[Start of Attachment]

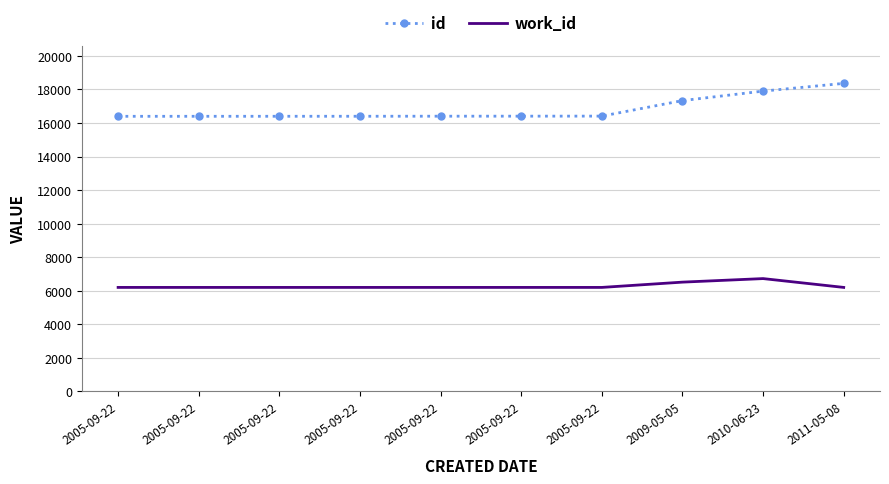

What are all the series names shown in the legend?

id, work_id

[End of Attachment]
[Start of Attachment]

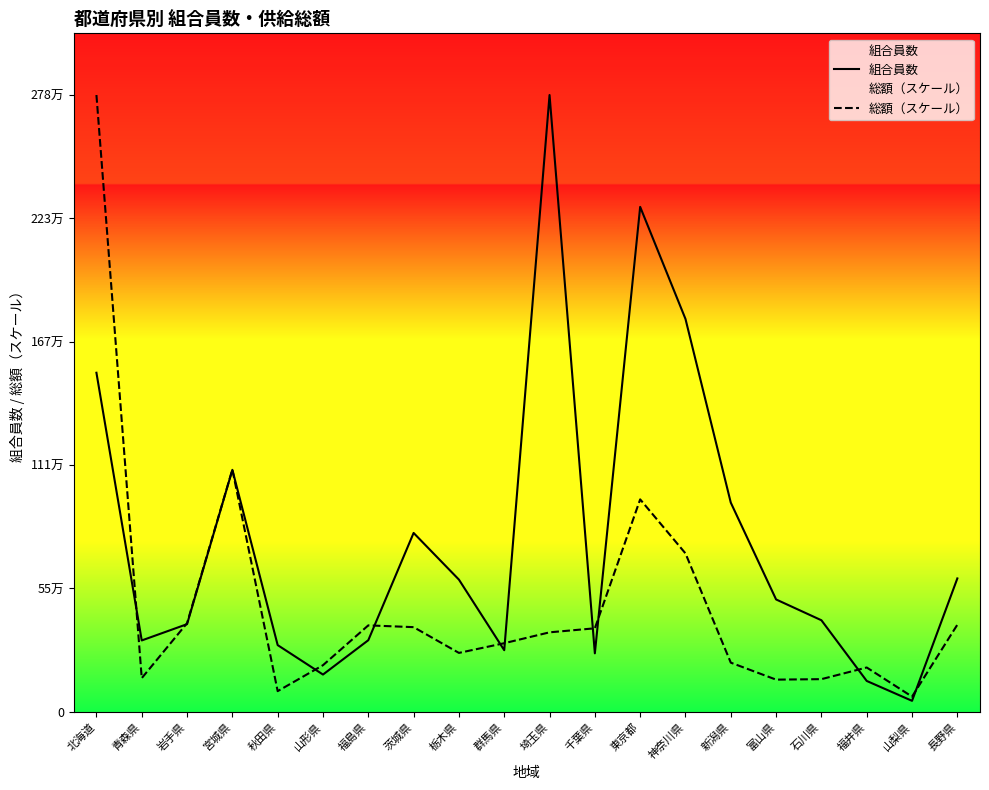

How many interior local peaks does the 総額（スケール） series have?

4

[End of Attachment]
[Start of Attachment]

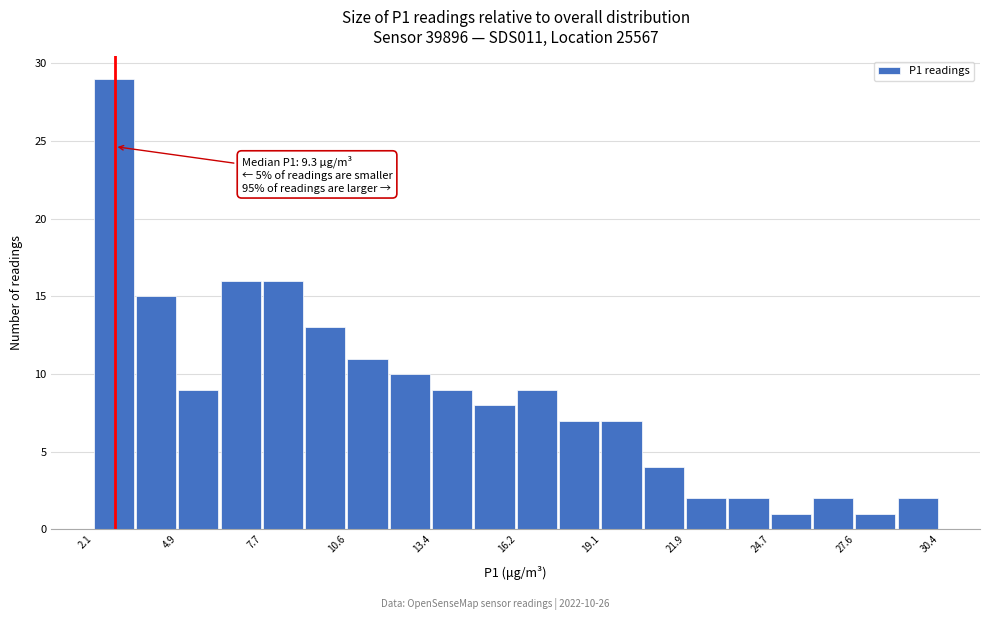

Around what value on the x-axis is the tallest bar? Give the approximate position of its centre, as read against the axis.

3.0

[End of Attachment]

(Task)
Select each line in the rows above that contains the string "series". Case counts.

(Response to this exercise)
What are all the series names shown in the legend?
How many interior local peaks does the 総額（スケール） series have?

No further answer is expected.